### HDBSCAN Clustering
In this exercise, we try with a different clustering method, i.e. the Hierarchical Density-Based Spatial Clustering of Applications with Noise, HDBSCAN.  
HDBSCAN performs DBSCAN over varying epsilon values and integrates the result to find a clustering that gives the best stability over epsilon. This allows HDBSCAN to find clusters of varying densities (unlike DBSCAN), and be more robust to parameter selection.

#### Import Libraries

In [None]:
%matplotlib inline

import matplotlib.pyplot as plt
import pandas as pd
import numpy as np

from sklearn.datasets import load_iris
from sklearn.model_selection import train_test_split
from sklearn.preprocessing import StandardScaler

from sklearn import metrics
from sklearn.cluster import HDBSCAN

#### Load the Dataset
The Iris dataset is one of datasets Scikit-learn comes with that do not require the downloading of any file from some external website. The code below loads the Iris dataset.

In [None]:
data = load_iris()
df = pd.DataFrame(data.data, columns=data.feature_names)
df.head()

#### Arrange Data into Features Matrix
K-Means is considered an <b>unsupervised</b> learning algorthm. This means you only need a features matrix. In the Iris dataset, there are four features. In this notebook, the features matrix will only be two features as it is easier to visualize clusters in two dimensions.

In [None]:
features = ['petal length (cm)','petal width (cm)']

# Create features matrix
x = df.loc[:, features].values

In [None]:
# The variable y below is for demonstrational purposes in this notebook and not needed if you want to do K-Means.
y = data.target

#### Standardize the Data
KMeans is affected by scale so you need to scale the features in the data before using KMeans. You can transform the data onto unit scale (mean = 0 and variance = 1) for better performance. Scikit-learn's `StandardScaler` helps standardize the dataset’s features.

In [None]:
# Apply Standardization to features matrix X
x = df.loc[:, features].values

In [None]:
x = StandardScaler().fit_transform(x)

#### Plot Data to Estimate the Number of Clusters
If your data is 2 or 3 dimensional, it is a good idea to plot your data before clustering. Hopefully you can see if there are any natural looking clusters. 

In [None]:
# Plot 
pd.DataFrame(x, columns = features).plot.scatter('petal length (cm)','petal width (cm)' )

# Add labels
plt.xlabel('petal length (cm)');
plt.ylabel('petal width (cm)');

### DBSCAN

In [None]:
db = HDBSCAN().fit(x)
labels = db.labels_

# Number of clusters in labels, ignoring noise if present.
n_clusters_ = len(set(labels)) - (1 if -1 in labels else 0)
n_noise_ = list(labels).count(-1)

print("Estimated number of clusters: %d" % n_clusters_)
print("Estimated number of noise points: %d" % n_noise_)

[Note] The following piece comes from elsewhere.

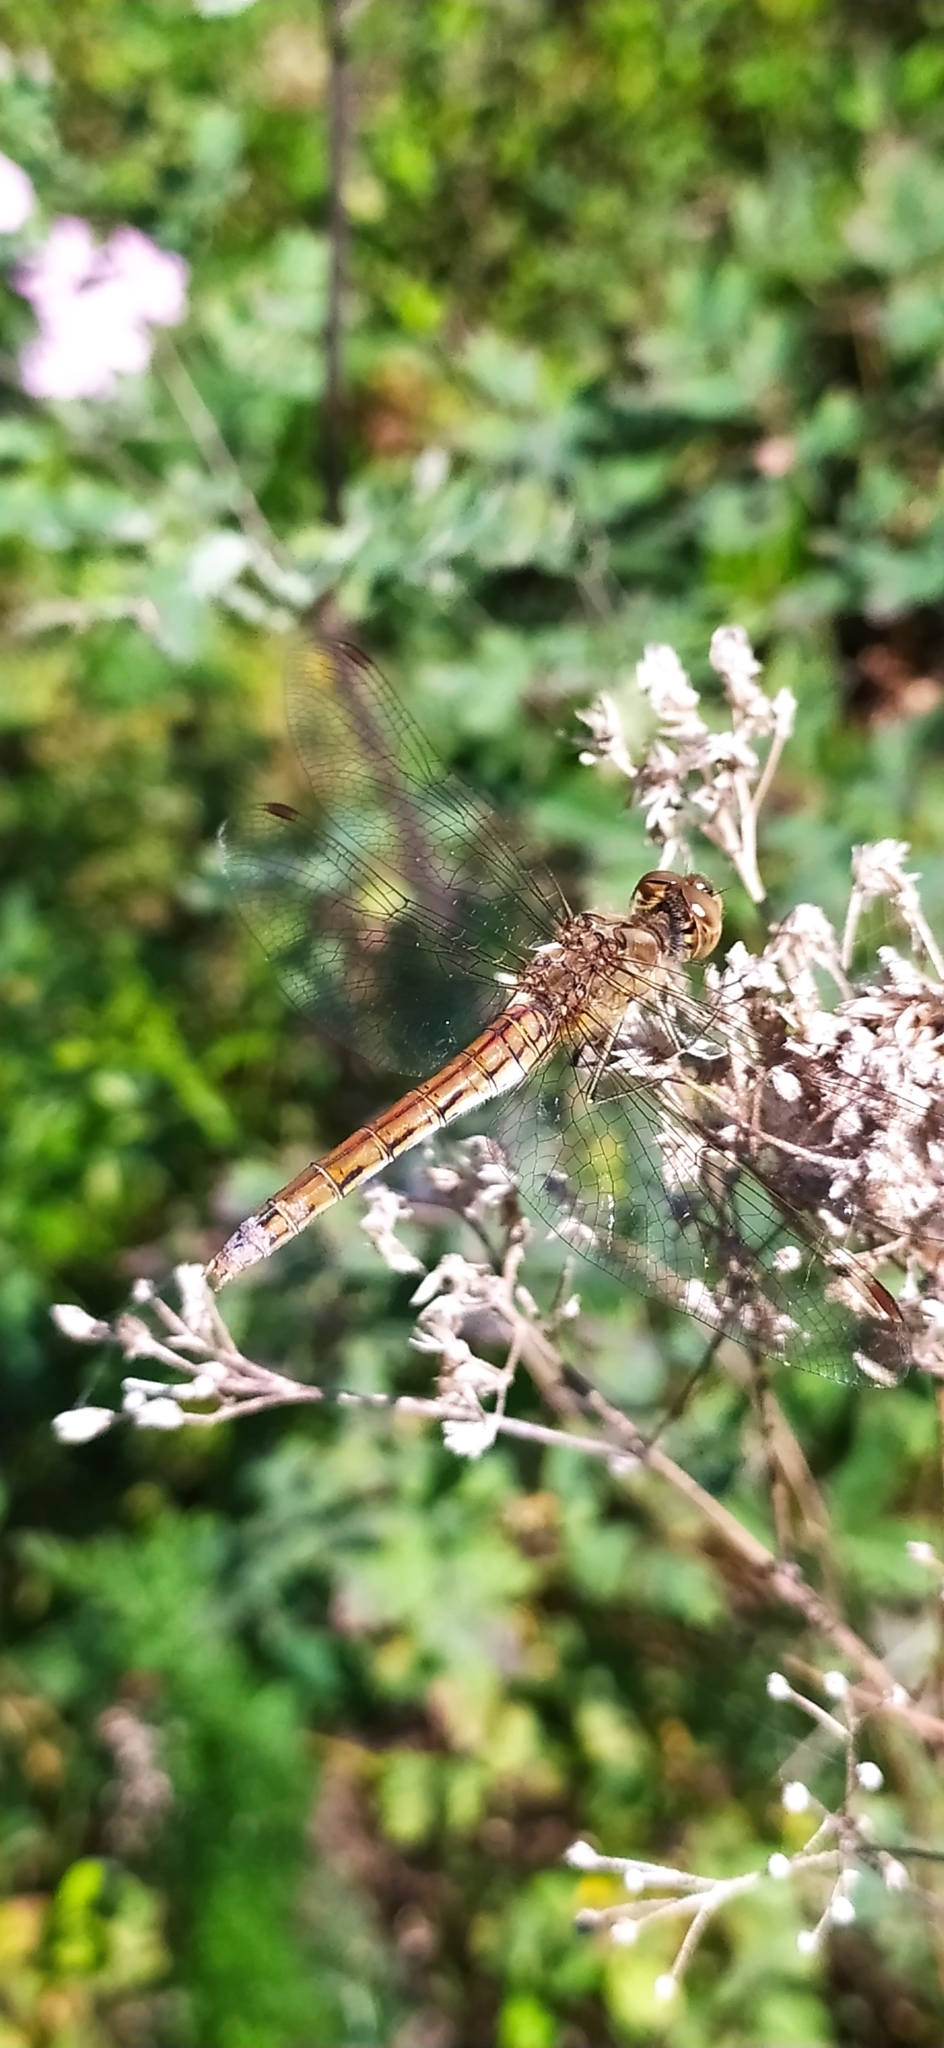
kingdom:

#### Silhouette Coefficient Metric

In [None]:
print(f"Silhouette Coefficient: {metrics.silhouette_score(x, labels):.3f}")

#### Visually Evaluate the Clusters

In [None]:
x = pd.DataFrame(x, columns = features)

In [None]:
colormap = np.array(['r', 'g', 'b'])
plt.scatter(x['petal length (cm)'], x['petal width (cm)'], c=colormap[labels])

plt.xlabel('petal length (cm)')
plt.ylabel('petal width (cm)');

#### Visually Evaluate the Clusters and Compare Species

In [None]:
plt.figure(figsize=(8,4))

plt.subplot(1, 2, 1)
plt.scatter(x['petal length (cm)'], x['petal width (cm)'], c=colormap[labels])
plt.xlabel('petal length (cm)')
plt.ylabel('petal width (cm)');
plt.title('HDBSCAN')
 
plt.subplot(1, 2, 2)
plt.scatter(x['petal length (cm)'], x['petal width (cm)'], c=colormap[y], s=40)
plt.xlabel('petal length (cm)')
plt.ylabel('petal width (cm)');
plt.title('Flower Species')

plt.tight_layout()

Does HDBSCAN perform better than DBSCAN?